▸ EXCERPT
....

BRIEF DESCRIPTION OF THE FIGURES

In order to provide a more detailed explanation of how the invention may be carried out in practice, preferred embodiments relating to use on the Internet will now be described, by way of example only, with reference to the accompanying drawings, in which:

FIG. 1 is a schematic view of the Internet, showing a selected number of routers and hosts;

FIG. 2 is a schematic representation of an IPv4 header;

FIG. 3. is a schematic representation of an IPv6 header;

FIG. 4 is a schematic graph of number of hops (x-axis) against delay in seconds (y-axis) illustrating two kinds of delay for packets crossing the Internet in FIG. 1;

FIG. 5 is the results of a DOS TRACERT command showing the time taken for a packet to travel from one host to another across the Internet, together with identities of the routers crossed by the packet;

FIG. 6 is a schematic representation of a router used in the Internet of FIG. 1;

FIG. 7 is flowchart showing the overall operation of a method in accordance with the present invention;

FIG. 8 is a schematic view of a network used to test a method in accordance with the present invention;

FIG. 9 is a flowchart showing a first embodiment of a method in accordance with the present invention;

FIG. 10 is a graph of number of hops (x-axis) against Round Trip Time (RTT) (y-axis);

FIG. 11 is a graph of number of hops (x-axis) against probability (y-axis) illustrating how a marking probability may be determined in the first embodiment for packets having traversed i hops;

FIG. 12 is a flowchart showing a second embodiment of a method in accordance with the present invention;

FIG. 13 is a schematic graph of number of hops (x-axis) against relative frequency (left hand y-axis) and delay (right hand axis);

FIG. 14 is a three-dimensional graph of the threshold θ in number of hops (y-axis) against marking probability (x-axis) and mean excess delay in seconds (z-axis) on which a method in accordance with the present invention is compared with a drop tail method;

FIG. 15 shows two graphs of time (x-axis) against sequence number (y-axis) for the network of FIG. 8, the upper graph showing application of a method in accordance with the present invention and the lower graph showing a drop tail method;

FIG. 16 shows two graphs of time (x-axis) against throughput (y-axis) in kB/s or a user receiving data through the gateway in FIG. 8, the upper graph showing results with the gateway employing a method in accordance with the present invention and the lower graph showing results with the gateway employing a drop tail method;

FIG. 17 is a schematic graph of time (x-axis) against congestion window (y-axis) for two hosts with different round trip times;

FIG. 18 is a three-dimensional graph of the threshold θ in number of hops (y-axis) against marking probability (x-axis) and energy consumption in Watts (z-axis) on which a method in accordance with the present invention is compared with a drop tail method; and

FIG. 19 is a bar chart comparing a method according to the present invention with a prior art method.

....

▸ EXERCISE DATA
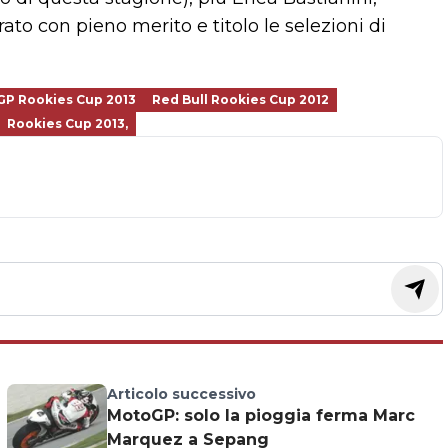
o con pieno merito e titolo le selezioni di
GP Rookies Cup 2013
Red Bull Rookies Cup 2012
Rookies Cup 2013,
Articolo successivo
MotoGP: solo la pioggia ferma Marc
Marquez a Sepang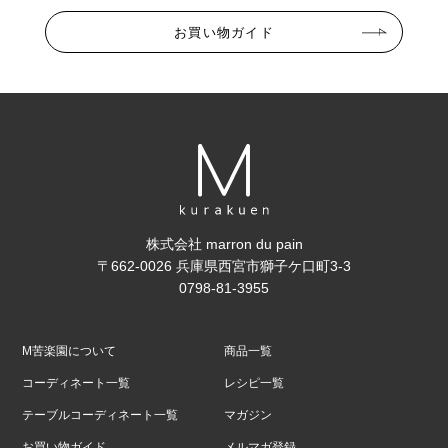
お買い物ガイド
株式会社 marron du pain
〒662-0026 兵庫県西宮市獅子ケ口町3-3
0798-81-3955
M苦楽園について
商品一覧
コーディネート一覧
レシピ一覧
テーブルコーディネート一覧
マガジン
お買い物ガイド
メルマガ登録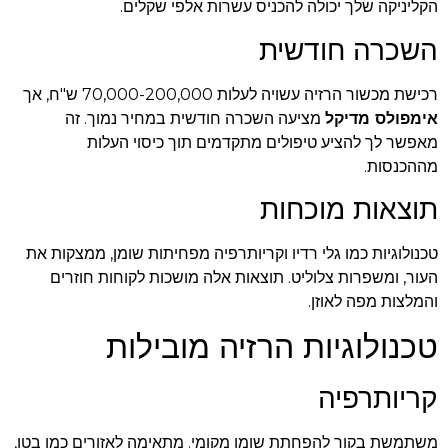
הקליניקה שלך יכולה להכניס עשרות אלפי שקלים.
השכרה חודשית
רכישת מכשור הרזיה עשויה לעלות 70,000-200,000 ש"ח, אך
אימפולס מדיקל
מציעה השכרה חודשית במחיר נמוך. זה
מאפשר לך להציע טיפולים מתקדמים תוך כיסוי העלות
מההכנסות.
תוצאות מוכחות
טכנולוגיות כמו גלי רדיו וקריותרפיה מפחיתות שומן, ממצקות את
העור, ומשפרות צלוליט. תוצאות אלה מושכות לקוחות חוזרים
והמלצות מפה לאוזן.
טכנולוגיות הרזיה מובילות
קריותרפיה
משתמשת בקור להפחתת שומן מקומי. מתאימה לאזורים כמו בטן,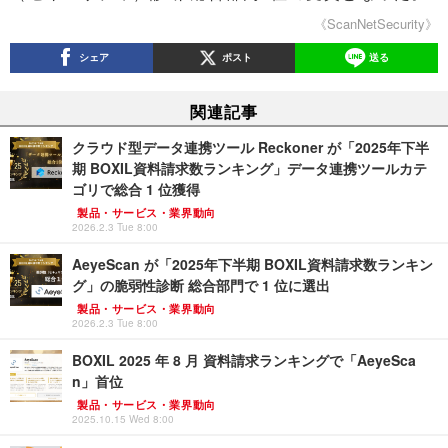
《ScanNetSecurity》
シェア
ポスト
送る
関連記事
クラウド型データ連携ツール Reckoner が「2025年下半
期 BOXIL資料請求数ランキング」データ連携ツールカテ
ゴリで総合 1 位獲得
製品・サービス・業界動向
2026.2.3 Tue 8:00
AeyeScan が「2025年下半期 BOXIL資料請求数ランキン
グ」の脆弱性診断 総合部門で 1 位に選出
製品・サービス・業界動向
2026.2.3 Tue 8:00
BOXIL 2025 年 8 月 資料請求ランキングで「AeyeSca
n」首位
製品・サービス・業界動向
2025.10.15 Wed 8:00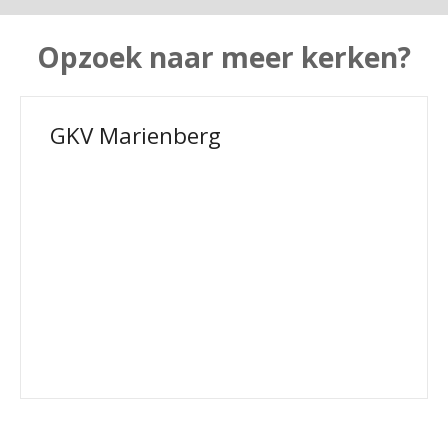
Opzoek naar meer kerken?
GKV Marienberg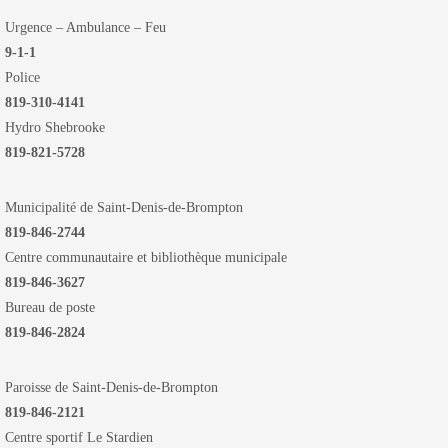
Urgence – Ambulance – Feu
9-1-1
Police
819-310-4141
Hydro Shebrooke
819-821-5728
Municipalité de Saint-Denis-de-Brompton
819-846-2744
Centre communautaire et bibliothèque municipale
819-846-3627
Bureau de poste
819-846-2824
Paroisse de Saint-Denis-de-Brompton
819-846-2121
Centre sportif Le Stardien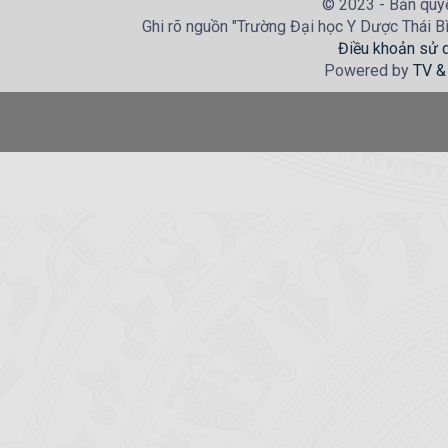
© 2023 - Bản quyề
Ghi rõ nguồn "Trường Đại học Y Dược Thái Bìn
Điều khoản sử 
Powered by
TV &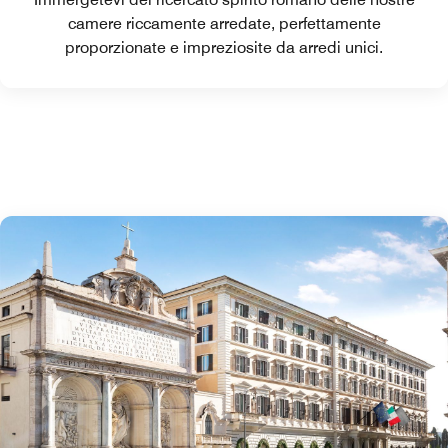
camere riccamente arredate, perfettamente
proporzionate e impreziosite da arredi unici.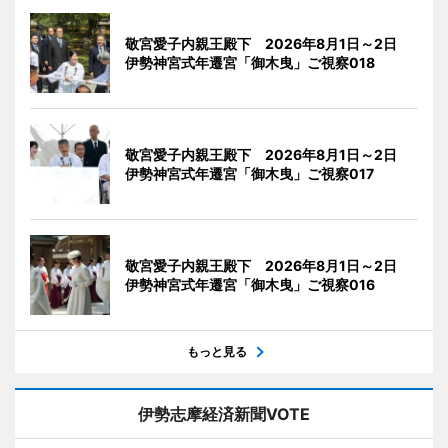
敬宮愛子内親王殿下 2026年8月1日～2日
伊勢神宮式年遷宮「御木曳」ご視察018
敬宮愛子内親王殿下 2026年8月1日～2日
伊勢神宮式年遷宮「御木曳」ご視察017
敬宮愛子内親王殿下 2026年8月1日～2日
伊勢神宮式年遷宮「御木曳」ご視察016
もっと見る
伊勢志摩経済新聞VOTE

....

▸ YOUR INSTRUCTIONS
Quote the passage from the figure descriptions exactly, from "FIG. 18 is a" to "prior art method.".

▸ TASK OUTPUT
FIG. 18 is a three-dimensional graph of the threshold θ in number of hops (y-axis) against marking probability (x-axis) and energy consumption in Watts (z-axis) on which a method in accordance with the present invention is compared with a drop tail method; and

FIG. 19 is a bar chart comparing a method according to the present invention with a prior art method.